Four groups say Montana DEQ hasn’t protected precious groundwater, given coal mine a free pass

Four environmental groups have begun a process to challenge the Montana Department of Environmental Quality’s oversight of Signal Peak coal mining’s operations in the Bull Mountains, saying the state department has intentionally failed to protect water there, harming ranchers and the environment.

Signal Peak has been the subject of many news stories, including top company leaders being charged with felonies. But the latest complaint alleges that Signal Peak Energy continues to damage groundwater and springs, fails to fix the problem, and that the state’s top watchdog, the Department of Environmental Quality, has turned a blind eye to the problem for years.

Now, the environmental groups are asking federal officials, including the Office of Surface Mining Reclamation and Enforcement as well as the Department of the Interior, to force the Montana DEQ to take action against Signal Peak, which has been cited more than 100 times for issues with its mine in the past decade.

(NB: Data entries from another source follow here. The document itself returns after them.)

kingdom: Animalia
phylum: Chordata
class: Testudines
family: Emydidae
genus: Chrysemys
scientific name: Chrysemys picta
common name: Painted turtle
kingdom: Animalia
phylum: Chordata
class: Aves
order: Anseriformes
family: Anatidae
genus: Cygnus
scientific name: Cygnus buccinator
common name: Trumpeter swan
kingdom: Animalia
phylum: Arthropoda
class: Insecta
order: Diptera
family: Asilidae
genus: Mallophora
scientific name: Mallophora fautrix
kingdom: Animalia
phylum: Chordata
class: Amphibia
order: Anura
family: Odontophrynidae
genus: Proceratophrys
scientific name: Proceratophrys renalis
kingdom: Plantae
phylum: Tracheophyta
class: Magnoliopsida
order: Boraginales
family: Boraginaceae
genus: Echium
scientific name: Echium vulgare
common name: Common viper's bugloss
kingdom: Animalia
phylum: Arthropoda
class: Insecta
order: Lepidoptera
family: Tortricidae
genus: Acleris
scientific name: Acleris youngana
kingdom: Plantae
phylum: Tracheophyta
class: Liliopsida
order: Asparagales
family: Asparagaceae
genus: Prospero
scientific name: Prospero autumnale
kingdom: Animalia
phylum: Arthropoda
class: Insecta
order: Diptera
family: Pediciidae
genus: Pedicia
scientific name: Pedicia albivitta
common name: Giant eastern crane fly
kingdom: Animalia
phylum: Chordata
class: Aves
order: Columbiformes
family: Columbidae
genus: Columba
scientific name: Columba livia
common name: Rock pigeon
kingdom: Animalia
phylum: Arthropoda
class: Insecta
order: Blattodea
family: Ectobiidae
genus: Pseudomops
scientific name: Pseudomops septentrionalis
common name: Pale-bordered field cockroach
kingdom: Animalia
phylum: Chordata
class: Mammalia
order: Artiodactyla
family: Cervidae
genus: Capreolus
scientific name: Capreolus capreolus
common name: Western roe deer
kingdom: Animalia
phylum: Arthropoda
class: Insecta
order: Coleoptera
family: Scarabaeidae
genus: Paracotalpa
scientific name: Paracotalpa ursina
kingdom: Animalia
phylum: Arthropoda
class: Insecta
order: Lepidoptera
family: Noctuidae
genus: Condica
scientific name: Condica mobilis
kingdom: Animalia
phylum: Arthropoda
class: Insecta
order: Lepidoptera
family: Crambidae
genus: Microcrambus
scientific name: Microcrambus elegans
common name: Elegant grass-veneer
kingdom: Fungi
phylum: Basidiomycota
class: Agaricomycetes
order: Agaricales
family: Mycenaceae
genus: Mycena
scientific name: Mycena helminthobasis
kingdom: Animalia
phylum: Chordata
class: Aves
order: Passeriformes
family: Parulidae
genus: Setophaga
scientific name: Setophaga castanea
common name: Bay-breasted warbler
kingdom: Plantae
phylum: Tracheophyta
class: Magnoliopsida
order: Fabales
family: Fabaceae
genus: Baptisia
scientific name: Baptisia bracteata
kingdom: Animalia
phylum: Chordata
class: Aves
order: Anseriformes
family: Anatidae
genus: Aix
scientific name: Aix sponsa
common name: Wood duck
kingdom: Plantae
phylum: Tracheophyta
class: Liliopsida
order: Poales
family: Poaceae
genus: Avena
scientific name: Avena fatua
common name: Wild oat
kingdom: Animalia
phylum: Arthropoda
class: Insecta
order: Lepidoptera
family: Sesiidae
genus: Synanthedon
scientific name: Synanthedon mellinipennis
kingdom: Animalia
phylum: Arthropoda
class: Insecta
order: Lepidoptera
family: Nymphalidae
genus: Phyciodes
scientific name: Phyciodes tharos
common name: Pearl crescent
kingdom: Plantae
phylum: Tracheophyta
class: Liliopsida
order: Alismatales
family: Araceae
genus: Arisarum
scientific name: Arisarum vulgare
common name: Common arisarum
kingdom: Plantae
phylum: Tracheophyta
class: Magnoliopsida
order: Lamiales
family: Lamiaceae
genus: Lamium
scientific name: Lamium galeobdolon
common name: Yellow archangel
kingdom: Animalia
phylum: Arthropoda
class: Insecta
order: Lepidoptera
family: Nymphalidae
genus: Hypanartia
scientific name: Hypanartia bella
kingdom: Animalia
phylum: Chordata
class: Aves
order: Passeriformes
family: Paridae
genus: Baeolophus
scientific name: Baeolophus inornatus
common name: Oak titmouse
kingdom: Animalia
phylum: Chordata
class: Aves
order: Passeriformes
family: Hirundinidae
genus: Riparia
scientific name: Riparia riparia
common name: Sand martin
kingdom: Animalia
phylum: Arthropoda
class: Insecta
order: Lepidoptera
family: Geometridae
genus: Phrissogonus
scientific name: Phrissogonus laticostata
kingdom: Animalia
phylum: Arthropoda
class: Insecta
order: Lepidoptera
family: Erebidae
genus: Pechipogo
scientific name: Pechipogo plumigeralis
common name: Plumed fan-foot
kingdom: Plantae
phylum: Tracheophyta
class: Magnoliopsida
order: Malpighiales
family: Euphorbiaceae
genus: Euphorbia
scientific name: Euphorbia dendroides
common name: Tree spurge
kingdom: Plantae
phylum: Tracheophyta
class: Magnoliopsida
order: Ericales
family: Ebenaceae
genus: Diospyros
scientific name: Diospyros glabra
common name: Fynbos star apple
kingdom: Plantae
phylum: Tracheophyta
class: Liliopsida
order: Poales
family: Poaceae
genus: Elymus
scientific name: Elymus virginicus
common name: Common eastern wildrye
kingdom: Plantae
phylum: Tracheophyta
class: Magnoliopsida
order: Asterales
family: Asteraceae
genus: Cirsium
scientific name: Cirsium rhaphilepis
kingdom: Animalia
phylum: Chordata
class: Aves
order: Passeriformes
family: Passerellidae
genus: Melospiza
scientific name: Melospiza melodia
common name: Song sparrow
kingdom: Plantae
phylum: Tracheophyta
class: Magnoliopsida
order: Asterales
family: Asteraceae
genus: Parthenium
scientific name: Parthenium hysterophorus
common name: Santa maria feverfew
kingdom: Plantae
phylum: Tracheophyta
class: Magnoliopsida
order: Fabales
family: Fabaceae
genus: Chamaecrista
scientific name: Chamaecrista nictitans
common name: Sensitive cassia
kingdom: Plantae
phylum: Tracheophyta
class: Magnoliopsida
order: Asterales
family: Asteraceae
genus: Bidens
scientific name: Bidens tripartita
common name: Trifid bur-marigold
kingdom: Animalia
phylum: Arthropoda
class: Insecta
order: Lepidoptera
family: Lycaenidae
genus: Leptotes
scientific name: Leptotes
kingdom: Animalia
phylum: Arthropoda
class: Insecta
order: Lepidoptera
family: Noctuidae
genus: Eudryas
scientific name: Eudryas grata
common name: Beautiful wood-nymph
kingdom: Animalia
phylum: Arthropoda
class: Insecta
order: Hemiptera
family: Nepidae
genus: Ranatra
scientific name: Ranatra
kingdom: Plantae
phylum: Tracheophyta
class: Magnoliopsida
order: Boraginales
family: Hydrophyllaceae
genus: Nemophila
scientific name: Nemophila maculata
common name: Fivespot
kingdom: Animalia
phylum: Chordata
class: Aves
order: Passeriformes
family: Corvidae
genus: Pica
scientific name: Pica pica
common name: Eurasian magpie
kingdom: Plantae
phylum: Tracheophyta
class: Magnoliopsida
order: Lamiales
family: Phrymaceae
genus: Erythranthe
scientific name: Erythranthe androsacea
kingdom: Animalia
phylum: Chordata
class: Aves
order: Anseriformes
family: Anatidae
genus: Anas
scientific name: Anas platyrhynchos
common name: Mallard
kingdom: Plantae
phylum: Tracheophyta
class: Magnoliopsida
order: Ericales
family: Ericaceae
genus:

Calls to Signal Peak by the Daily Montanan went to voicemail and were not returned on Wednesday.

The four groups – Earthjustice, the Montana Environmental Information Center, Northern Plains Resource Council and the Sierra Club – claim that Signal Peak has literally undermined water for ranchers and wildlife in the Bull Mountains as it has mined for coal. That mining activity, they claim, has damaged springs that were previously productive. For example, Litsky Spring had a proven water flow of 30 gallons per minute. But after undermining in the area, or underground mining, the groups say Signal Peak and the state have abandoned monitoring the well. And when they have intermittently tested it, flows have decreased to 0.5 gallons per minute. The highest measured flow was 4 gpm.